◆ PROBLEM TO WORK ON: What lines in the records below mention "lane"? List them all.
************
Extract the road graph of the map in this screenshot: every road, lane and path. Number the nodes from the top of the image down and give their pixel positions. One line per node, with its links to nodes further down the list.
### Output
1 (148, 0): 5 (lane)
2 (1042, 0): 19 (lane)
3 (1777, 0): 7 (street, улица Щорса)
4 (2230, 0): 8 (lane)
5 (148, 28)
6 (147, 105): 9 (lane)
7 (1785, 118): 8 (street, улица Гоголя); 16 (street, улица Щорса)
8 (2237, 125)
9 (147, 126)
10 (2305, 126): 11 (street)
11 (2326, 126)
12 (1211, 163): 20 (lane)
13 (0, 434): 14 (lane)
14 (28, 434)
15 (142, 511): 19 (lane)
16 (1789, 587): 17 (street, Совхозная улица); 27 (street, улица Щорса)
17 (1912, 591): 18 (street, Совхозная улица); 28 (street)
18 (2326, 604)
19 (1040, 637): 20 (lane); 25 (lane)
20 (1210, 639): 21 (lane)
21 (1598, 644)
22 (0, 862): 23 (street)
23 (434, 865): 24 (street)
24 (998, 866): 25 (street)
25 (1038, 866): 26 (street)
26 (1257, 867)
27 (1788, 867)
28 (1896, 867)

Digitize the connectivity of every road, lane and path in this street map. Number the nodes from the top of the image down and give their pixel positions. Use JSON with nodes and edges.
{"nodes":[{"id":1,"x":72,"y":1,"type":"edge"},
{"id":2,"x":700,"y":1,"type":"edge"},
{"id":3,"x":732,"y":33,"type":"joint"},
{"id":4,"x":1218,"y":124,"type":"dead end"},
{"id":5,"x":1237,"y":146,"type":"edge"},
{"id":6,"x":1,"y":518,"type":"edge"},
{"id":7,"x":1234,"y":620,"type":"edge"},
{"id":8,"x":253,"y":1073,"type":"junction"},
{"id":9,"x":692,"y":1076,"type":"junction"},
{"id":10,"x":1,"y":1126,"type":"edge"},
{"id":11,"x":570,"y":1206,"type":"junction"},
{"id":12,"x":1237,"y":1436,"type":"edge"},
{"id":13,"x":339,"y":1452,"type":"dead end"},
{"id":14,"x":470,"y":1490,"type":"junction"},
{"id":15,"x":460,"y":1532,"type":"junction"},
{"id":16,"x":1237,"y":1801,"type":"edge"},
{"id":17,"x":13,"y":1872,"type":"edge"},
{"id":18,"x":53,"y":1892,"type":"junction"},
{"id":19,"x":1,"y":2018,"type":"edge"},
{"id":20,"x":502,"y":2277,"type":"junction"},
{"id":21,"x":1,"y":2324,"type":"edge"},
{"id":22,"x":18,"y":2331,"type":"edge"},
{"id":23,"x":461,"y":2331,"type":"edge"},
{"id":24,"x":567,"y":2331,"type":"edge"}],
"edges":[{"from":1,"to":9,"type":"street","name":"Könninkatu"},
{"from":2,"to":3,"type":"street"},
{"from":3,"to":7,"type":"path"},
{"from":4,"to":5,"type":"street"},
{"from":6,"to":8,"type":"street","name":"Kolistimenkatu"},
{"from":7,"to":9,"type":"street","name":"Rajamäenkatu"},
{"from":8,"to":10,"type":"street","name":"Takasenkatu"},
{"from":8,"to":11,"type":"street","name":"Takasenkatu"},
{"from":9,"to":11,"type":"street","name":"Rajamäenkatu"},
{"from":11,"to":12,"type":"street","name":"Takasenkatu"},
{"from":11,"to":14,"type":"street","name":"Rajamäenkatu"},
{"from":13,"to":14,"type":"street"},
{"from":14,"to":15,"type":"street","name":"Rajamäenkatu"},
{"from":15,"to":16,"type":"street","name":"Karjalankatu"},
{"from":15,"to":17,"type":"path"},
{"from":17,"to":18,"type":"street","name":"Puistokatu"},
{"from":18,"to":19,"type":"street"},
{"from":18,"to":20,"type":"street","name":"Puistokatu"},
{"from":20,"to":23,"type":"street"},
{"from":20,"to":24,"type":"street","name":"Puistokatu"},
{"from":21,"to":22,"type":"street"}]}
************
◆ OUTPUT OF THE EXERCISE:
Extract the road graph of the map in this screenshot: every road, lane and path. Number the nodes from the top of the image down and give their pixel positions. One line per node, with its links to nodes further down the list.
1 (148, 0): 5 (lane)
2 (1042, 0): 19 (lane)
4 (2230, 0): 8 (lane)
6 (147, 105): 9 (lane)
12 (1211, 163): 20 (lane)
13 (0, 434): 14 (lane)
15 (142, 511): 19 (lane)
19 (1040, 637): 20 (lane); 25 (lane)
20 (1210, 639): 21 (lane)
Digitize the connectivity of every road, lane and path in this street map. Number the nodes from the top of the image down and give their pixel positions. Use JSON with nodes and edges.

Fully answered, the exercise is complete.